According to scientists at the U.S. Department of Energy’s National Renewable Energy Laboratory (NREL), a bifacial perovskite solar cell holds the potential to produce higher energy yields at lower overall costs.
The bifacial solar cell captures direct sunlight on the front and reflected sunlight on the back. As a result, this type of device can outperform its monofacial counterparts, according to the new study.
“This perovskite cell can operate very effectively from either side,” said Kai Zhu, a senior scientist in the Chemistry and Nanoscience Center at NREL and lead author of a new paper.
Bifacial photovoltaics (PV) harvest solar irradiance from both their front and rear surfaces, boosting energy conversion efficiency to maximize their electrical power production. However, it’s important to note that bifacial single-junction perovskite solar cells are still far behind that of their monofacial counterparts in terms of performance. It is challenging to achieve both high bifaciality and high front-side illumination efficiency at the same time.

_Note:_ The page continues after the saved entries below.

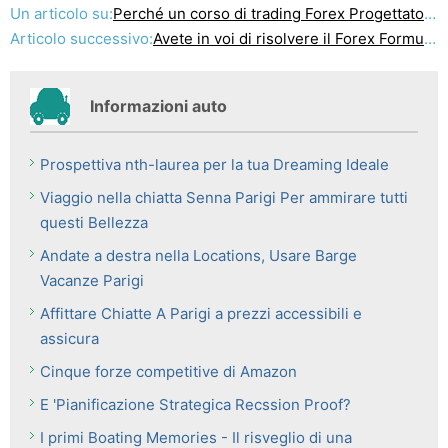
Un articolo su:
Perché un corso di trading Forex Progettato per i principianti ?
Articolo successivo:
Avete in voi di risolvere il Forex Formula segreta per ricchezza Untold
Informazioni auto
Prospettiva nth-laurea per la tua Dreaming Ideale
Viaggio nella chiatta Senna Parigi Per ammirare tutti
questi Bellezza
Andate a destra nella Locations, Usare Barge
Vacanze Parigi
Affittare Chiatte A Parigi a prezzi accessibili e
assicura
Cinque forze competitive di Amazon
E 'Pianificazione Strategica Recssion Proof?
I primi Boating Memories - Il risveglio di una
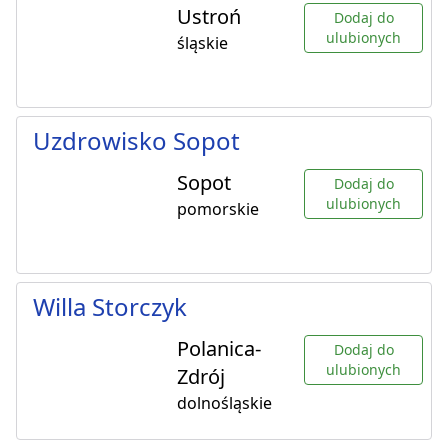
Ustroń
Dodaj do
ulubionych
śląskie
Uzdrowisko Sopot
Sopot
Dodaj do
ulubionych
pomorskie
Willa Storczyk
Polanica-
Dodaj do
ulubionych
Zdrój
dolnośląskie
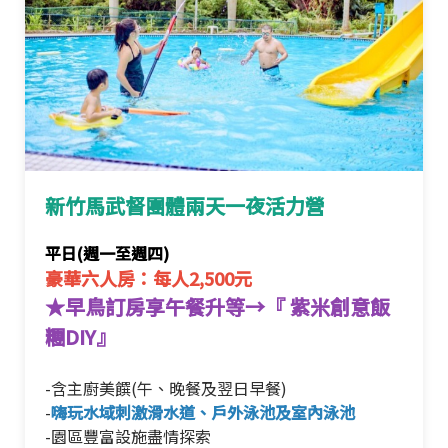
新竹馬武督團體兩天一夜活力營
平日(週一至週四)
豪華六人房：每人2,500元
★早鳥訂房享午餐升等→『 紫米創意飯
糰DIY』
-含主廚美饌(午、晚餐及翌日早餐)
-
嗨玩水域刺激滑水道、戶外泳池及室內泳池
-園區豐富設施盡情探索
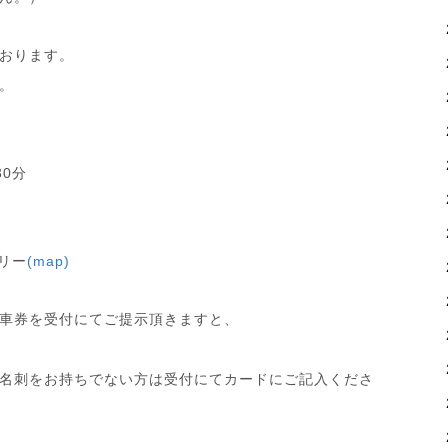
おります。
。
30分
リー
(map)
車券を受付にてご提示頂きますと、
名刺をお持ちでない方は受付にてカードにご記入くださ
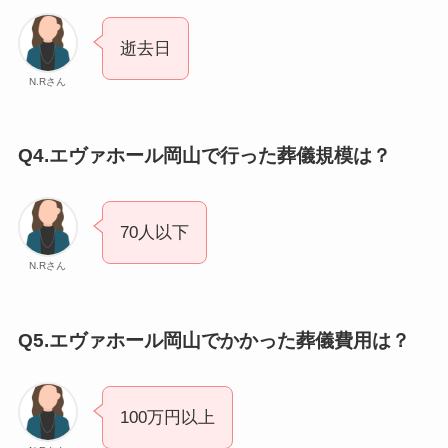
逝去日
N.Rさん
Q4.エヴァホール岡山で行った葬儀規模は？
70人以下
N.Rさん
Q5.エヴァホール岡山でかかった葬儀費用は？
100万円以上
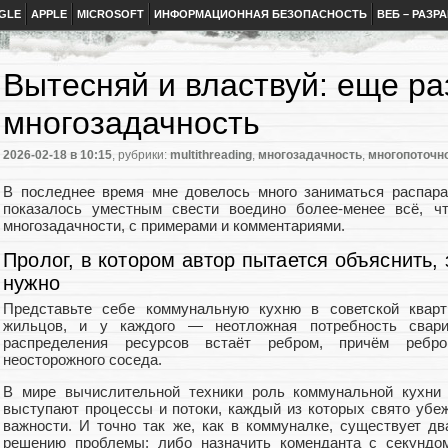
GLE
APPLE
MICROSOFT
ИНФОРМАЦИОННАЯ БЕЗОПАСНОСТЬ
ВЕБ – РАЗР
Вытесняй и властвуй: еще ра
многозадачность
2026-02-18
в 10:15
, рубрики:
multithreading
,
многозадачность
,
многопоточн
В последнее время мне довелось много заниматься распара
показалось уместным свести воедино более-менее всё, ч
многозадачности, с примерами и комментариями.
Пролог, в котором автор пытается объяснить,
нужно
Представьте себе коммунальную кухню в советской кварт
жильцов, и у каждого — неотложная потребность свар
распределения ресурсов встаёт ребром, причём ребр
неосторожного соседа.
В мире вычислительной техники роль коммунальной кухни 
выступают процессы и потоки, каждый из которых свято убе
важности. И точно так же, как в коммуналке, существует д
решению проблемы: либо назначить коменданта с секундом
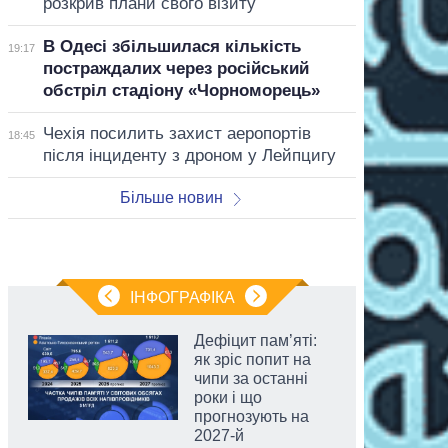
розкрив плани свого візиту
В Одесі збільшилася кількість
19:17
постраждалих через російський
обстріл стадіону «Чорноморець»
Чехія посилить захист аеропортів
18:45
після інциденту з дроном у Лейпцигу
Більше новин
ІНФОГРАФІКА
Дефіцит пам’яті:
як зріс попит на
чипи за останні
роки і що
прогнозують на
2027-й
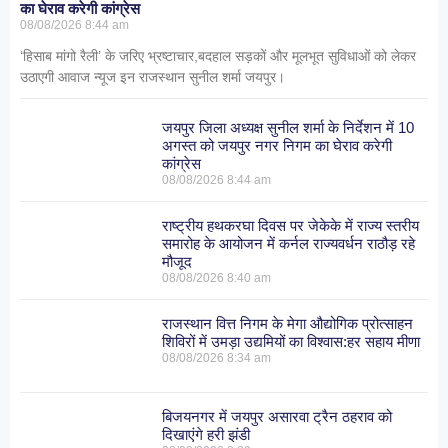
का घेराव करेगी कांग्रेस
08/08/2026
8:44 am
‘हिसाब मांगो रैली’ के जरिए भ्रष्टाचार,बदहाल सड़कों और मूलभूत सुविधाओं को लेकर
उठाएगी आवाज न्यूज इन राजस्थान सुनील शर्मा जयपुर।
जयपुर जिला अध्यक्ष सुनील शर्मा के निर्देशन में 10
अगस्त को जयपुर नगर निगम का घेराव करेगी
कांग्रेस
08/08/2026
8:44 am
राष्ट्रीय हथकरघा दिवस पर जेकेके में राज्य स्तरीय
समारोह के आयोजन में कर्नल राज्यवर्धन राठौड़ रहे
मौजूद
08/08/2026
8:40 am
राजस्थान वित्त निगम के मेगा औद्योगिक प्रोत्साहन
शिविरों में उमड़ा उद्यमियों का विश्वास:हर सहाय मीणा
08/08/2026
8:34 am
बिजयनगर में जयपुर असारवा ट्रैन ठहराव को
दिखाएंगे हरी झंडी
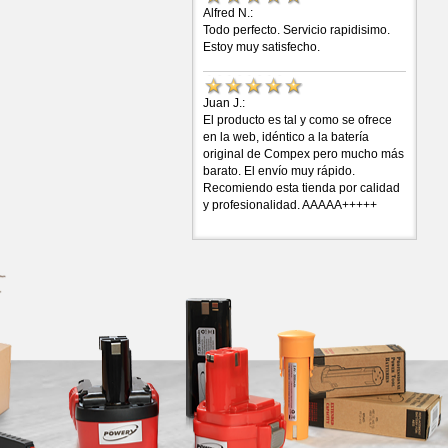
Alfred N.:
Todo perfecto. Servicio rapidisimo.
Estoy muy satisfecho.
Juan J.:
El producto es tal y como se ofrece
en la web, idéntico a la batería
original de Compex pero mucho más
barato. El envío muy rápido.
Recomiendo esta tienda por calidad
y profesionalidad. AAAAA+++++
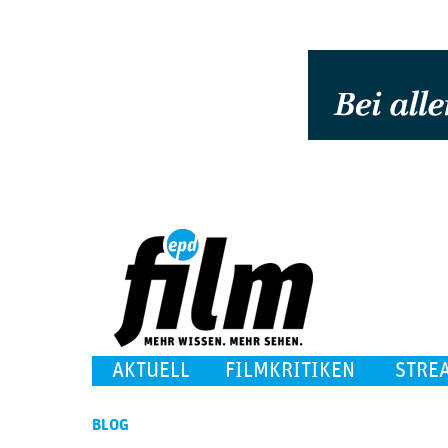
AKTUELL
FILMKRITIKEN
STRE
BLOG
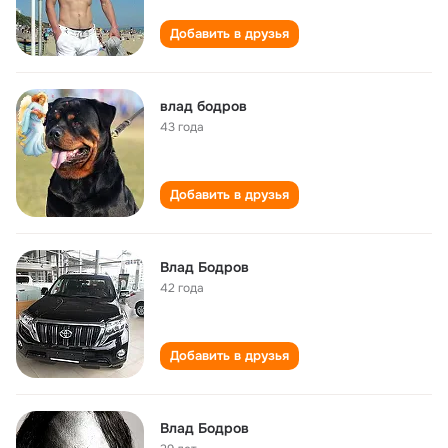
Добавить в друзья
влад бодров
43 года
Добавить в друзья
Влад Бодров
42 года
Добавить в друзья
Влад Бодров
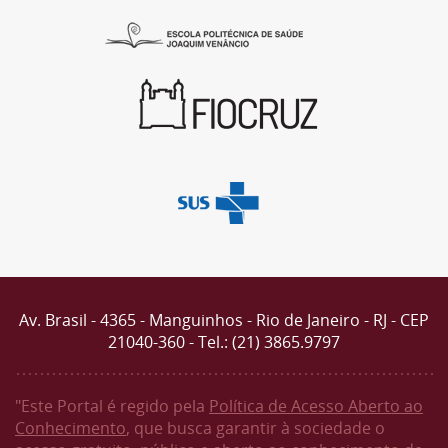
Av. Brasil - 4365 - Manguinhos - Rio de Janeiro - RJ - CEP
21040-360 - Tel.: (21) 3865.9797
"Este Portal é regido pela
Política de Acesso Aberto ao
Conhecimento
, que busca garantir à sociedade o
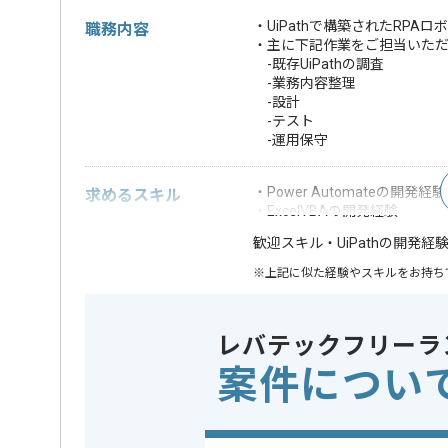
・UiPathで構築されたRPAロ
職務内容
・主に下記作業をご担当いた
-既存UiPathの調査
-業務内容整理
-設計
-テスト
-運用保守
・Power Automateの開発経験
求めるスキル
・ExcelVBAの開発経験
・UiPathの開発経
歓迎スキル
※上記に似た経験やスキルをお持ち
特徴
この案件のポイント
20代活躍中
レバテックフリーラ
案件につい
担当者より
PowerAutomateでの開発経験を活かすことができます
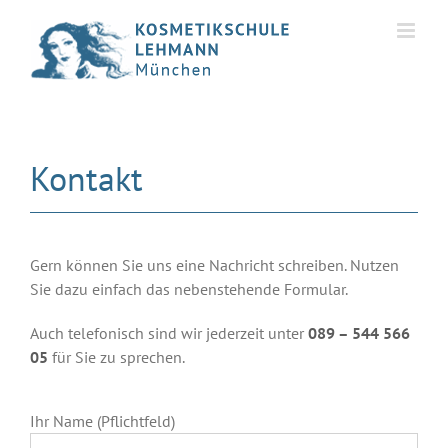
Skip
to
content
Kontakt
Gern können Sie uns eine Nachricht schreiben. Nutzen
Sie dazu einfach das nebenstehende Formular.
Auch telefonisch sind wir jederzeit unter
089 – 544 566
05
für Sie zu sprechen.
Ihr Name (Pflichtfeld)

In past research, bifacial solar cells have struggled to keep up with monofacial cells, which currently have a record efficiency of 26%.
Ideally, the NREL researchers noted that a bifacial cell should have a front-side efficiency close to the best-performing monofacial cell and a similar back-side efficiency.
In the latest study, the NREL team was able to make a solar cell where the efficiency under illumination from both sides are close together. The lab-measured efficiency of the front illumination reached above 23%, and from the back illumination, the efficiency was about 91%-93% of the front.
Researchers used optical and electrical modeling to design a transparent conducting rear electrode for bifacial PSCs to enable optimized efficiency under a variety of albedo illumination conditions.
The perovskite layer on the front of the cell had to be sufficiently thick to absorb most of the photons from a certain part of the solar spectrum. But a perovskite layer that is too thick can block the photons. The NREL team also had to figure out the ideal thickness of the rear electrode on the back of the cell to minimize resistive loss.
Using the simulations, researchers found that the ideal thickness for a perovskite layer is around 850 nanometers. This is just a fraction of the thickness of human hair, which measures approximately 70,000 nanometers.
The team then placed the cell between two solar simulators and aimed direct light at the front side while the back side received reflected light. The efficiency of the cell climbed as the ratio of reflected light to the front illumination increased.
Researchers estimate that a bifacial perovskite solar module would cost more to manufacture than a monofacial module. However, over time bifacial modules could end up being better financial investments because they generate 10%-20% more power.